What prevents mass-less gauge bosons and gravity going faster than c?

1. Mar 11, 2013

Bararontok

Whether traveling at c in the form of radiation and carrying energy in the process or to exert the force propagated by force fields, the mass-less gauge bosons cannot go faster than c and even the gravitational force which is caused by the space-time curvature or hypothetically gravitons cannot go faster than c. What phenomenon is imposing this limit on the mass-less gauge bosons and gravity?

2. Mar 11, 2013

Staff: Mentor

Special relativity.
Why should mass-less gauge bosons and gravity go faster than c? ;)

3. Mar 11, 2013

Bararontok

With more and more energy being added to the system propagating as radiation or force, should the extra energy not propel all of these radiation and fields faster and faster and faster unless there is something to stop it? After all, mass is what limits fermions from going faster than c, so what is imposing a limit on the mass-less particles and gravity?

4. Mar 11, 2013

Staff: Mentor

The speed of those bosons does not depend on their energy - that is a direct consequence of special relativity.

Mass and the laws of relativity limit massive particles (not just fermions) to speeds below c, and the same laws force massless particles to have a speed of c.

5. Mar 11, 2013

Bararontok

But what about gravity, since it is the source of relativistic phenomenon, why is it limiting itself to c?

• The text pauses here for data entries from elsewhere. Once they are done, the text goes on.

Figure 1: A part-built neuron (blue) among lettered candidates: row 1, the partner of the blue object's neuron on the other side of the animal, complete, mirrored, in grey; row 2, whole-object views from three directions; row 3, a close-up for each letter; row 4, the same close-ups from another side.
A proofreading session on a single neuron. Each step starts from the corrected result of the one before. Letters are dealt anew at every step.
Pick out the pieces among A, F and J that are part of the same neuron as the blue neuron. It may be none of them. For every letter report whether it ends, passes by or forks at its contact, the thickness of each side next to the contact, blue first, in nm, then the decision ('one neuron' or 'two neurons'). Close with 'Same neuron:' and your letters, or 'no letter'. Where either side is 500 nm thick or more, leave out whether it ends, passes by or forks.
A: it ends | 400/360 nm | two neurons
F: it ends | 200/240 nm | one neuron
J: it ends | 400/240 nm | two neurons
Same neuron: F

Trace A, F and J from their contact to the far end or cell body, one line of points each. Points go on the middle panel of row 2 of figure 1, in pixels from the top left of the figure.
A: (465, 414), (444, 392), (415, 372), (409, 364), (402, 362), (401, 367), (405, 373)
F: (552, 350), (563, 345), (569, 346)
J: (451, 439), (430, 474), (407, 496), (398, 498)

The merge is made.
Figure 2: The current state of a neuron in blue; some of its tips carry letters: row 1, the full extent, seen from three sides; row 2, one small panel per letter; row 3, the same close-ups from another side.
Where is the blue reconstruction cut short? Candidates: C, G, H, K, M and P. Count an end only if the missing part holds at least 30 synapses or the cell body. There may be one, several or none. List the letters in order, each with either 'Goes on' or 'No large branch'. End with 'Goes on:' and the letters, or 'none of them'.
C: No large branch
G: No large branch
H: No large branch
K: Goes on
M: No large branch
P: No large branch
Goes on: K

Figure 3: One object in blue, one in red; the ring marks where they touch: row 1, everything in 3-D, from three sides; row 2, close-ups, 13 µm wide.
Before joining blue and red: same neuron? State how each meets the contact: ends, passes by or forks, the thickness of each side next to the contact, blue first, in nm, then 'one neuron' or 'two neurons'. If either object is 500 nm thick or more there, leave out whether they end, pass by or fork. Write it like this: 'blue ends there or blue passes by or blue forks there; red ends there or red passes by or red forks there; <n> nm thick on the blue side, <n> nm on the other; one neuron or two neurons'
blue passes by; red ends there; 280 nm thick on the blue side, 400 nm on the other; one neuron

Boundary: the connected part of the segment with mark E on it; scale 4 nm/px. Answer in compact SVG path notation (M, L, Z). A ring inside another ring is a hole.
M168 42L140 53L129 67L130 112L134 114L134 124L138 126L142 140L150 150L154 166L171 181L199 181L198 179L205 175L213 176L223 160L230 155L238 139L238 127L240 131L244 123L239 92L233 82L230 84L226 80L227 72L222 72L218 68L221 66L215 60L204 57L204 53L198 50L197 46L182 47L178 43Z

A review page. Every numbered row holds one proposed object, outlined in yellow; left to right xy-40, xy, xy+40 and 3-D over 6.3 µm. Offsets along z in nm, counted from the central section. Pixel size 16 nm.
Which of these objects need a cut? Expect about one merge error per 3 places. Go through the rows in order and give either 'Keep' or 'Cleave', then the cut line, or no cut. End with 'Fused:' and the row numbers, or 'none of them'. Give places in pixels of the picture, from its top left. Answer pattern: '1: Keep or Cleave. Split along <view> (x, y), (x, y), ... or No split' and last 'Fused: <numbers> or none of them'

Is it because, in space there is no absolute vacuum because of the presence of radiation and force fields and anything traveling through space has to interact with the other objects such as the space-time curvature and even when the interaction is weak because the object is distant from the source of the force, this interaction forces the limit of c onto the object, even if it is mass-less.

6. Mar 11, 2013

Staff: Mentor

Read an introduction about (special) relativity, please. I cannot and do not want to replace a textbook.

7. Mar 11, 2013

Drakkith

Staff Emeritus
While I agree with MFB, it can also be said that there is simply a maximum speed limit that changes within the universe can propagate at. This limit is the velocity c. Massless particles happen to travel at c because they are massless. To my knowledge there is no known underlying reason for there to be a maximum speed limit, we only know that there is. Although if there wasn't, things would be much different in the universe.

8. Mar 11, 2013

Bararontok

Yes that is true, while I understand that the limit of c is shown to be mathematically consistent with the theories of Special and General Relativity and Lorentz Invariance and that going faster than c would violate causality, what I was looking for was not the mathematical and verbal description of the phenomenon but what causes the limit or how it originated. Perhaps, just like the other fundamental properties that the elementary particles and the curvature of space-time possess, this speed limit of c for mass-less particles does not have a cause and is simply a fundamental property that has no known origin and has existed for eternity, just like how energy cannot be created or destroyed and instead only changes form. Additionally, just like the other fundamental properties that make each elementary particle unique, the speed limit of c is just another property that simply exists. Although it may be possible that c is not really the limit if in the future a particle is discovered that can move faster than c. In conclusion these fundamental properties and physical constants are the final cause and basic building components of everything in the universe unless even more fundamental properties and phenomena are discovered. This question has been answered, thank you very much.